# Canidae and it's own plant



## InkedMarie (Sep 9, 2011)

I think I have the right forum; if not, this info may be helpful anyway. I think it was here where someone was talking about Canidae and their own plant. I read this on a forum today:


I called Canidae today to ask about the food and their own "Ethos" plant. In a nutshell, I was told Ethos is a small plant, making currently the cat food and some of the ALS products-they still work with co packers Diamond and American Pet Nutrition(may be others, it was very difficult to get information) and have no immediate plans to stop and make all their own food. The food made by Ehtos will be distributed in the Midwest-I attempted several times to find out how the consumer could tell where it was made and she was very unhelpful, stating "there is no way" and then correcting herself to say "there was a way" but its difficult to say who provides what food to what areas?!?! Apparently, SOME of the ALS for NY might come from APN in Pa, but DIAMOND MAKES ALL THE GRAINFREE AND CONTINUES TO DO SO


It doesn't sound like Canidae has their act together, at least yet.


----------



## GoingPostal (Sep 5, 2011)

Interesting, good info I guess but does making it in their own plant really guarantee it will be any better or free from issues? I'm reading Pet Food Politics right now and didn't really think about where companies source ingredients from before.


----------



## InkedMarie (Sep 9, 2011)

GoingPostal said:


> Interesting, good info I guess but does making it in their own plant really guarantee it will be any better or free from issues? I'm reading Pet Food Politics right now and didn't really think about where companies source ingredients from before.
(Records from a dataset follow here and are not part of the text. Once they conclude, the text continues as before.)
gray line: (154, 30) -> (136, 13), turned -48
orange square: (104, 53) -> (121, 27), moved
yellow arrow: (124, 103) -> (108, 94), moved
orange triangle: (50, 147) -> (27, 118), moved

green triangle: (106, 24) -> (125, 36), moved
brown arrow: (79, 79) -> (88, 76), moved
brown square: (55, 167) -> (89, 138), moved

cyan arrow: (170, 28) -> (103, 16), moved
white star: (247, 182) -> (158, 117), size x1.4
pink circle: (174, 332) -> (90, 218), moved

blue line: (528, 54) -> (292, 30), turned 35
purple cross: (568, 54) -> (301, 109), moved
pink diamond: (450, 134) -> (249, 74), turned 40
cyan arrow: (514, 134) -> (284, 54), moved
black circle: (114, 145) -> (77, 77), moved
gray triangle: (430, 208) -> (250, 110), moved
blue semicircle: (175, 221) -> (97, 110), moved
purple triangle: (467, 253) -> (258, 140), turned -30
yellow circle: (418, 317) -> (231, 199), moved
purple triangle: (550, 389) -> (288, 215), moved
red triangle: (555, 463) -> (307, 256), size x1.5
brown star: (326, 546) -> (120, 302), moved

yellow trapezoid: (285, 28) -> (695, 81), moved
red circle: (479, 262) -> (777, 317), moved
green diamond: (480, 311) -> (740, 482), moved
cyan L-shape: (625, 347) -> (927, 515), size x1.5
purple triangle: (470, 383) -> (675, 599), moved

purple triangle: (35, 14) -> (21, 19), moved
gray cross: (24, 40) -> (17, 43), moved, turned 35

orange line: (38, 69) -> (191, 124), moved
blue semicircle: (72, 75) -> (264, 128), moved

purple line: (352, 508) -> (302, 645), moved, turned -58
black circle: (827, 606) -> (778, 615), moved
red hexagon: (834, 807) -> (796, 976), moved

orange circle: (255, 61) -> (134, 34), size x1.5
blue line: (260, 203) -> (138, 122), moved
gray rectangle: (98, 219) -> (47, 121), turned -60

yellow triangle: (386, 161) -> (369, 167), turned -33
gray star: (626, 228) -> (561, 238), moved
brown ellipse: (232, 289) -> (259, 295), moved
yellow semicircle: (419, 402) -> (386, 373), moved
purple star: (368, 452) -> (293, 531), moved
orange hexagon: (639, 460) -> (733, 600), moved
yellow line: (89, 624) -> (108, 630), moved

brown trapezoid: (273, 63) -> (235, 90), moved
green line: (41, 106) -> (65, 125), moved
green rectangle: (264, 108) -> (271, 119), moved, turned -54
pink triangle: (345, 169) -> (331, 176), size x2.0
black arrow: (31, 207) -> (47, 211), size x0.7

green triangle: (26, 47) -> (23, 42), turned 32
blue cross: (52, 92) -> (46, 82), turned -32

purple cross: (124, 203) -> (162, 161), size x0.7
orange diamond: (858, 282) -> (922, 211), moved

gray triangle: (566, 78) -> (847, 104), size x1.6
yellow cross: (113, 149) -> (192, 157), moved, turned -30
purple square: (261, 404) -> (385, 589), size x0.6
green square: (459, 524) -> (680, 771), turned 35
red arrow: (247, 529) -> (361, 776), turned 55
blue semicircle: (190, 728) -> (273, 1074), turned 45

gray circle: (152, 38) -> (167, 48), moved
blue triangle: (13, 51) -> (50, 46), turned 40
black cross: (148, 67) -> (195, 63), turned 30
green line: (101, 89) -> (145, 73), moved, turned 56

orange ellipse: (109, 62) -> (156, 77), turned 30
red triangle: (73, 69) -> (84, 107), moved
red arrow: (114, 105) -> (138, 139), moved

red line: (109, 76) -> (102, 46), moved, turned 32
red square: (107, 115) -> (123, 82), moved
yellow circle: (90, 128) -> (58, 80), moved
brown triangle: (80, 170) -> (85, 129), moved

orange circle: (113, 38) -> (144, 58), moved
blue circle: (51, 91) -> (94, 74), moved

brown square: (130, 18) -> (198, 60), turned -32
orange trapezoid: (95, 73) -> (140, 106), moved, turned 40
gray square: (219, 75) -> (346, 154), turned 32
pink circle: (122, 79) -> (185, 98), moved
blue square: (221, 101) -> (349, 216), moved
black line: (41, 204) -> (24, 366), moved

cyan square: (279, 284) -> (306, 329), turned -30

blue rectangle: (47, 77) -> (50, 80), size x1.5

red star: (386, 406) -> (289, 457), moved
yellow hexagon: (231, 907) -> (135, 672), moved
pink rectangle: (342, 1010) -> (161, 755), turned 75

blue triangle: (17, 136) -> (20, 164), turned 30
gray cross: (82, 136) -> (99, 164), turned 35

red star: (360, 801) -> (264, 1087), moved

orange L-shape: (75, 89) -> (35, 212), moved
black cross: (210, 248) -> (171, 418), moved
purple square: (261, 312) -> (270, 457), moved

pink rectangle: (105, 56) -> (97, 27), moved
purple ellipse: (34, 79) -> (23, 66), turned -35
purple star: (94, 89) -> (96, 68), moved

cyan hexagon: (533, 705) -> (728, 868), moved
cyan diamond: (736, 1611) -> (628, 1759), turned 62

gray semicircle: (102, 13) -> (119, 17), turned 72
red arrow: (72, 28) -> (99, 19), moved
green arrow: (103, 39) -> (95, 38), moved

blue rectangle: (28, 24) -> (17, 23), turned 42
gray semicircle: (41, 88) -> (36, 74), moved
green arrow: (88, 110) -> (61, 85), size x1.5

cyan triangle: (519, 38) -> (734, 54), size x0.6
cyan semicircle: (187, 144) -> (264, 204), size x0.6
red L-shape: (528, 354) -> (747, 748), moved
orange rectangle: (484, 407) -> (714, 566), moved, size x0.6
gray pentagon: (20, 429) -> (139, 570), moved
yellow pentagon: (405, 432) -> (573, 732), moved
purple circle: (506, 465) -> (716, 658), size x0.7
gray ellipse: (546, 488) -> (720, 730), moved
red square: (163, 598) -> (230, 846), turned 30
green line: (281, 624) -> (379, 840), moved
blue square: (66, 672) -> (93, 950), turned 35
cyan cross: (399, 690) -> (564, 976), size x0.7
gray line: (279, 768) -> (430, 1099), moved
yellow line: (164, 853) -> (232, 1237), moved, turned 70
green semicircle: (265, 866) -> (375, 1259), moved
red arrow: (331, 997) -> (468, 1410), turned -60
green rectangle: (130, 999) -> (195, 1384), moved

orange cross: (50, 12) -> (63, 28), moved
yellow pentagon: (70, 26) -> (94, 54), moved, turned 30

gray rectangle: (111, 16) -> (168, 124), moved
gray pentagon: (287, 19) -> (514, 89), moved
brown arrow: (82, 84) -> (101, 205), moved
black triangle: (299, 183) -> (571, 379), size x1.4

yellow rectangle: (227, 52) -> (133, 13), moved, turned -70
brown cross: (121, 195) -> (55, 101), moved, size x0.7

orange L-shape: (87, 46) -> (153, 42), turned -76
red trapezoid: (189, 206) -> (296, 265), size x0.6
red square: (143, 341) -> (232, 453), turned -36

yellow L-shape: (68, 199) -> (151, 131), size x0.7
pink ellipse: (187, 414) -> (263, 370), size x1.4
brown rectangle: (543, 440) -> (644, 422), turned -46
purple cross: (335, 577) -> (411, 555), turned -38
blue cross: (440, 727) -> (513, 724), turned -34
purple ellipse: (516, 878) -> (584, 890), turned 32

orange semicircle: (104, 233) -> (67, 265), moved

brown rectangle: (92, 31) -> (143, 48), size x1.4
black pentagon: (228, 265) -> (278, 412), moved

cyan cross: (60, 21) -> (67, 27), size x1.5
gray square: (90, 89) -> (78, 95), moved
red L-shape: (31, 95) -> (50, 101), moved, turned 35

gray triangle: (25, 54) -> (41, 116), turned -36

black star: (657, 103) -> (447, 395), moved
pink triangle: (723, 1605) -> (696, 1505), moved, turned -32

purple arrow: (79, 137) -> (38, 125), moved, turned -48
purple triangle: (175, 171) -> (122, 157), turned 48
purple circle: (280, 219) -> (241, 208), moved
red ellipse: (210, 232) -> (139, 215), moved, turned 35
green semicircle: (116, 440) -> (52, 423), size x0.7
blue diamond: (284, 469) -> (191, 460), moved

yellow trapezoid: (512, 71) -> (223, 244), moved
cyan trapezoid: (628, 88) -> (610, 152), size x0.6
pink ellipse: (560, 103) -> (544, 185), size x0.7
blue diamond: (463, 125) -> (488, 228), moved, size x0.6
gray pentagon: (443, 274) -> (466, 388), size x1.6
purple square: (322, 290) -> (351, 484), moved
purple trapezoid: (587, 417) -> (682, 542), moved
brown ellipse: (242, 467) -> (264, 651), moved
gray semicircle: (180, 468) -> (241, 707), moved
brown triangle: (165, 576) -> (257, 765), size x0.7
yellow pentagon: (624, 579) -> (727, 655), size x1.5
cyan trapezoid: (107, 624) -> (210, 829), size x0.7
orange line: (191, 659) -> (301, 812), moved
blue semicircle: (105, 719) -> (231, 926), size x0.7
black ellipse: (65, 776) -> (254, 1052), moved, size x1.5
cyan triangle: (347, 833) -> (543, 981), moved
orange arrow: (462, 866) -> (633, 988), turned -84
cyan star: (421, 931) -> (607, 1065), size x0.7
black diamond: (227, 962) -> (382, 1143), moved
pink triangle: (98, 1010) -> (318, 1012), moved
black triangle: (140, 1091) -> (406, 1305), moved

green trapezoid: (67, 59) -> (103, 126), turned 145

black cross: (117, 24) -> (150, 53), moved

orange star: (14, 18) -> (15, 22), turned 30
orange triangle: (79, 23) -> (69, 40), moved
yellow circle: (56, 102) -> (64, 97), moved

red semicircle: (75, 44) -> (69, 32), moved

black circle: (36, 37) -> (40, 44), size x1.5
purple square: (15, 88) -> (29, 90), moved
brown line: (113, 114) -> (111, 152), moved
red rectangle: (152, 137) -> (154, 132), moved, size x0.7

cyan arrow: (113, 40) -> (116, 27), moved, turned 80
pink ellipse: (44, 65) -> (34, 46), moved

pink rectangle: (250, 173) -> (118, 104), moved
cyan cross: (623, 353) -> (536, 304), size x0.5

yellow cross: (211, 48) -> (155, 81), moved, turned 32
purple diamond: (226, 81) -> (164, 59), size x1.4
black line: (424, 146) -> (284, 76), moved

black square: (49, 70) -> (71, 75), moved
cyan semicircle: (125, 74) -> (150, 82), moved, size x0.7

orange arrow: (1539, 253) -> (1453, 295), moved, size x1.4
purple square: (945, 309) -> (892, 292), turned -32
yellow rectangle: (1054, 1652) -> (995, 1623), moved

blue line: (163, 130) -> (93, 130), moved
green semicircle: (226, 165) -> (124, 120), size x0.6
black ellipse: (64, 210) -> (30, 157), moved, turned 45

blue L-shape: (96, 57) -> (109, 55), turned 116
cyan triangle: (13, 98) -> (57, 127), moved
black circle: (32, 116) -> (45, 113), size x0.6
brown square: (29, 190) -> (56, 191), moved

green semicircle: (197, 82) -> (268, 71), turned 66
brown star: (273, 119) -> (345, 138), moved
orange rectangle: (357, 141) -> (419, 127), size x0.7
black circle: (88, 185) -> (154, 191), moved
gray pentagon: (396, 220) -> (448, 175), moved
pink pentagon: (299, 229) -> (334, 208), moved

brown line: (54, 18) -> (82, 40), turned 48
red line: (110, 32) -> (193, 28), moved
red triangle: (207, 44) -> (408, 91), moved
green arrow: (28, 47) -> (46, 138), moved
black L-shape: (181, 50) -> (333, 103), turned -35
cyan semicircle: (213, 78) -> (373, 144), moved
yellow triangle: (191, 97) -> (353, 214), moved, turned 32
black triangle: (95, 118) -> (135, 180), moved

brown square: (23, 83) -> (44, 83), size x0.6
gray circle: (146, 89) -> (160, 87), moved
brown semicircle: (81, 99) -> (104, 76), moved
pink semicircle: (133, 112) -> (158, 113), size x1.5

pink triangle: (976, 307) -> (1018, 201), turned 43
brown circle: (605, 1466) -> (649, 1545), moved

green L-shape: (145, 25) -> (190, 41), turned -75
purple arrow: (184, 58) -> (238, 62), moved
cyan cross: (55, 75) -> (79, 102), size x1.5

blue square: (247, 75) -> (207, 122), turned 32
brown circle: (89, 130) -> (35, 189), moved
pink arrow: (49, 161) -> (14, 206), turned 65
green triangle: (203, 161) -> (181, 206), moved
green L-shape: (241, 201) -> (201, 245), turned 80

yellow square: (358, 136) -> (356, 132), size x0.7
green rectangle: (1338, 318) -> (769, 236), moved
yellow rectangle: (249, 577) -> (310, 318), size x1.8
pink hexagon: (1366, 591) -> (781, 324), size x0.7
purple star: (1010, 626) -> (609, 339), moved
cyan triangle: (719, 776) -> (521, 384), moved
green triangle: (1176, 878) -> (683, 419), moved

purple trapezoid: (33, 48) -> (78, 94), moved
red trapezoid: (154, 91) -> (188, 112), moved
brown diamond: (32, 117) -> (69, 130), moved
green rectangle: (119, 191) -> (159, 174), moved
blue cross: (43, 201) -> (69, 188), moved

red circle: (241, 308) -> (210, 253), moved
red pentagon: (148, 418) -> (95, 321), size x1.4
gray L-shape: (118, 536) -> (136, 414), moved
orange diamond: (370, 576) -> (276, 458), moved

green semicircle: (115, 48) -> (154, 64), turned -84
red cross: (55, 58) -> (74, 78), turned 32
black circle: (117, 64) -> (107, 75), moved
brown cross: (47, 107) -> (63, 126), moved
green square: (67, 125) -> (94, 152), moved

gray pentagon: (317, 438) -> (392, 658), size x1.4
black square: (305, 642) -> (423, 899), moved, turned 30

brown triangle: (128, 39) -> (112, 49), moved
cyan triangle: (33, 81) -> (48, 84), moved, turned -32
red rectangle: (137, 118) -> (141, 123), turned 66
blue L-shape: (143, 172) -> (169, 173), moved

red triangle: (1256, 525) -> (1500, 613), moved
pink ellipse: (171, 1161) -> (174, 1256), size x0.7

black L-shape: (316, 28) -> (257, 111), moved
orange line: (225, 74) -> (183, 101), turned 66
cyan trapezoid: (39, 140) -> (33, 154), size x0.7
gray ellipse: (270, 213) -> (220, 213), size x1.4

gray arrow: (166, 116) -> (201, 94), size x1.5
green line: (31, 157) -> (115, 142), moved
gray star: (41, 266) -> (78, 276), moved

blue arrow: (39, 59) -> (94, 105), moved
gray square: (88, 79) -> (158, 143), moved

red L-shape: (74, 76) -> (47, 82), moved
No, it doesn't guarantee it at all. I know some people were excited about Canidae having their own plant....only reason to get excited is IF you can find out what versions of their food are made at what plant.


----------



## PDXdogmom (Jun 30, 2010)

That is a disappointing response from Canidae. I had really been hoping that they would start to manufacture their "Pure" line at their Ethos plant. So . . . not tempted to try them after all.


----------